As shown in FIG. A training system 40A-40C or expert 70B can determine in 3A whether a selected medical procedure for review by architecture 10 was previously reviewed/analyzed (activity 102A). If the medical procedure was previously reviewed/analyzed, then new data can be collected to improve one or more L/M/P systems and machine learning systems that have been developed (e.g. neural networks 50A-C). If the medical procedure has been reviewed/analyzed previously, new data may be collected for one of the known activities (activities 128A-134A) to improve evolvement of L/M/P and related machine learning systems (neural networks 50A-C in an embodiment).

A medical professional or another user 70B might be able indicate one or more activities which underlie a particular medical procedure. Depending on the procedure, there may be different activities that are defined by medical groups or boards. (such as the American Board of Orthopaedic Surgery ABOS?) A medical professional 70B who is certified in the medical procedure will be expected to perform all activities as defined by medical groups or boards. In one embodiment, a certified medical professional 70B can also define a new procedure and the activities that support it. A medical procedure to perform spinal fusion between adjacent vertebrae, for example, may include activities defined by the ABOS. (Activity 104A). The medical procedure can be further divided based on different L/M/P which may be created/developed for each activity.

A simplified procedure can include multiple activities, including: placing a screw in superior vertebra’s left pedicle using sensor systems A-N-20A-C, placing a screw in superior vertebra’s right pedicle using sensor systems A-N-20A-C, placing a screw in inferior vertebra’s right pedicle using sensor systems A-N-20A-C, placing a screw in inferior vertebra’s left pedicle using sensor system A-N-20A-C, and loosely coupling an a screw between superior pedicle a screw (a-

It should be noted that architecture 10 is not required or requested to perform all activities in a medical procedure. Some activities can be performed by medical professionals 70B. Architecture 10 can be used to develop a L/M/P, train a neural network system 50A-50C using robotic systems 60A-60C, and use sensor systems A-N 20A-20C to insert pedicle screw in the left and right pedicles for vertebrae that are to be coupled. A medical professional can place rods, compress vertebrae or decompress them and lock the rods onto the screws.
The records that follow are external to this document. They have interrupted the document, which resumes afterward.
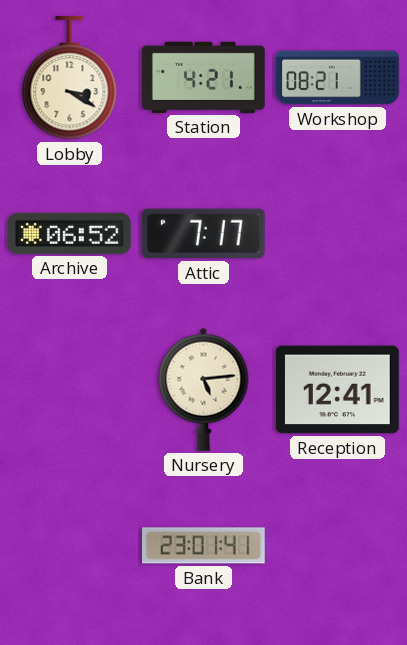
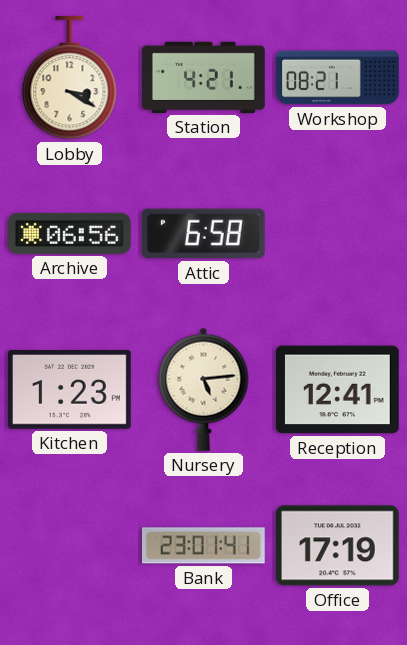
Archive: 06:52 -> 06:56
Attic: 7:17 -> 6:58
Kitchen: none -> 1:23
Office: none -> 17:19
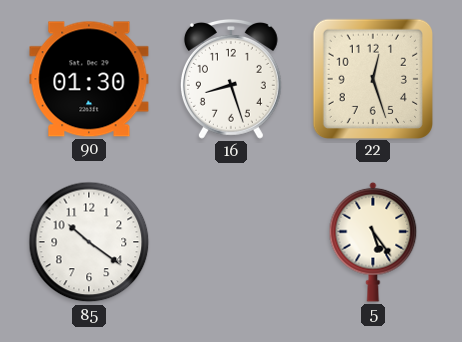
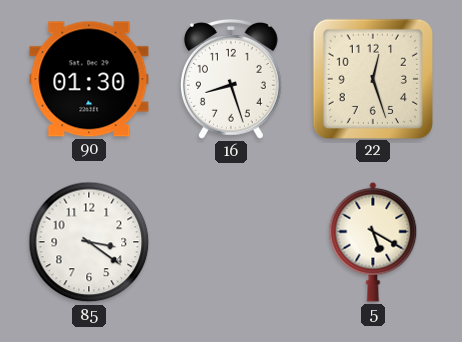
85: 10:21 -> 3:21
5: 5:24 -> 5:20
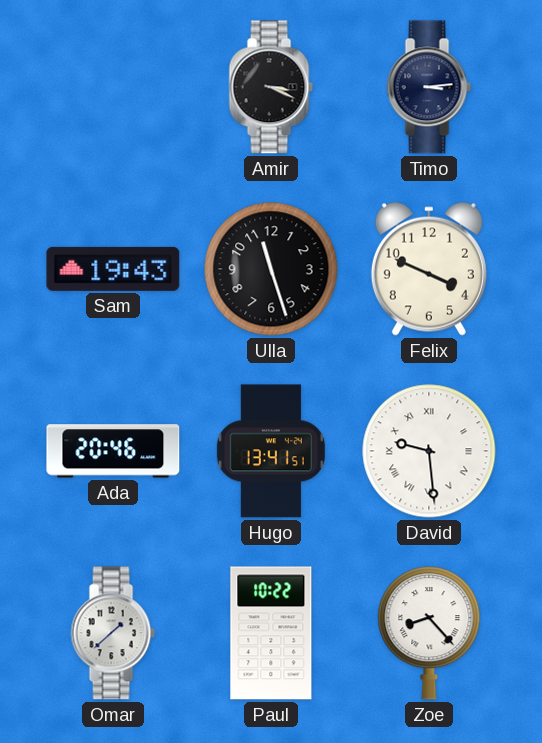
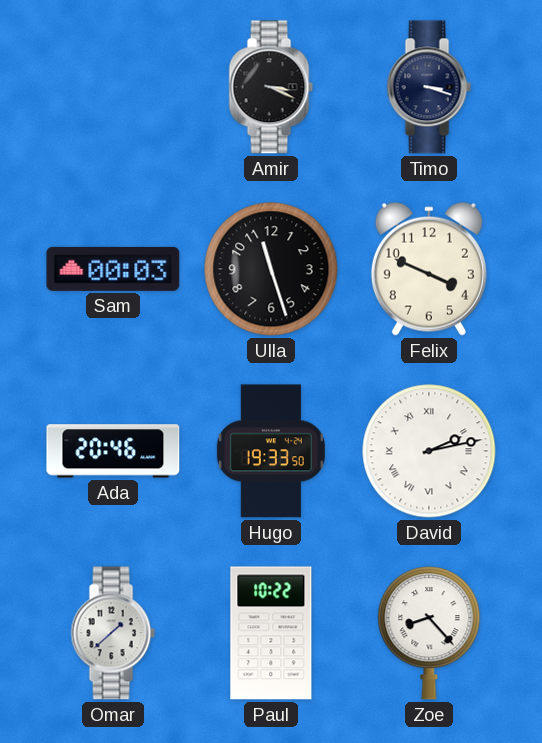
Timo: 3:14 -> 3:18
Sam: 19:43 -> 00:03
Hugo: 13:41 -> 19:33
David: 9:29 -> 2:13
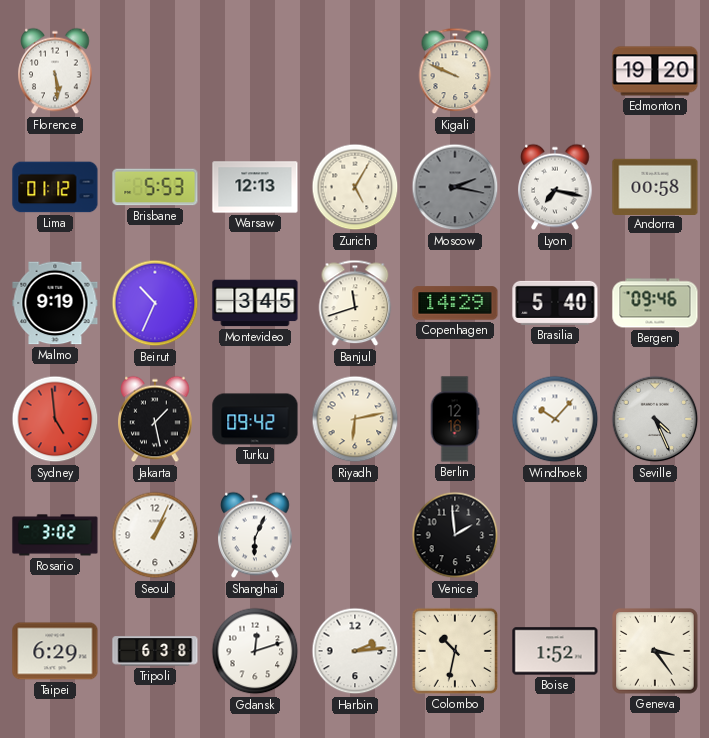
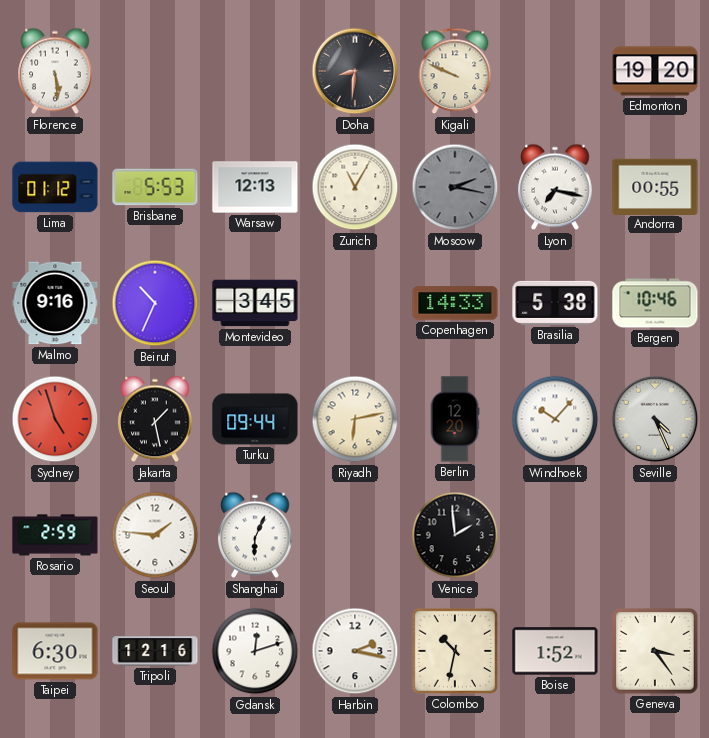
Doha: none -> 8:31
Zurich: 5:05 -> 11:05
Andorra: 00:58 -> 00:55
Malmo: 9:19 -> 9:16
Banjul: 11:42 -> none
Copenhagen: 14:29 -> 14:33
Brasilia: 5:40 -> 5:38
Bergen: 09:46 -> 10:46
Sydney: 4:59 -> 4:57
Turku: 09:42 -> 09:44
Berlin: 12:16 -> 12:20
Rosario: 3:02 -> 2:59
Seoul: 1:04 -> 1:46
Taipei: 6:29 -> 6:30
Tripoli: 6:38 -> 12:16
Harbin: 2:14 -> 2:17
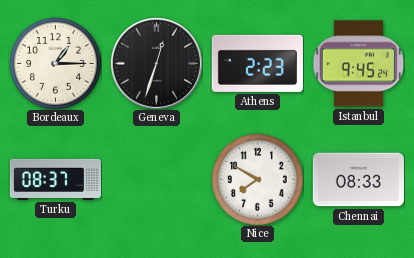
The activities can also include multiple steps. “Once developed and trained, the architecture 10 can be used to place pedicle screws into vertebrae.

A medical professional or another user can start an activity (activity 106)A, and one or several sensor systems 20A-20C are employed/positioned in order to collect and generate sensor data (actively) while the activity (activity 108)A is being performed. The Architecture 10 can sample sensor data 80A (generated, received and position) of one or more sensors systems 20A-20C to ensure that sufficient data is collected during an activity 108A. Sensor data can include, for example, the position of a radiographic device, its generated signals and its radiographic image, such as the images 220A and 220B in FIGS. The 4A and the 4B are generated from data received. FIG. FIG. 4A shows an axial view or cross-section of a vertebral column from a computed Tomography scan 230A, which was created by a sensor system 40A that generated a signal and had a position in relation to the patient. FIG. FIG. 4B shows a sagittal view or side view, of several vertebrae in the spine from a computed-tomography scan (230A) created by a sensor system 40A that generates a second signal. The position of this sensor system relative to the patient is also shown.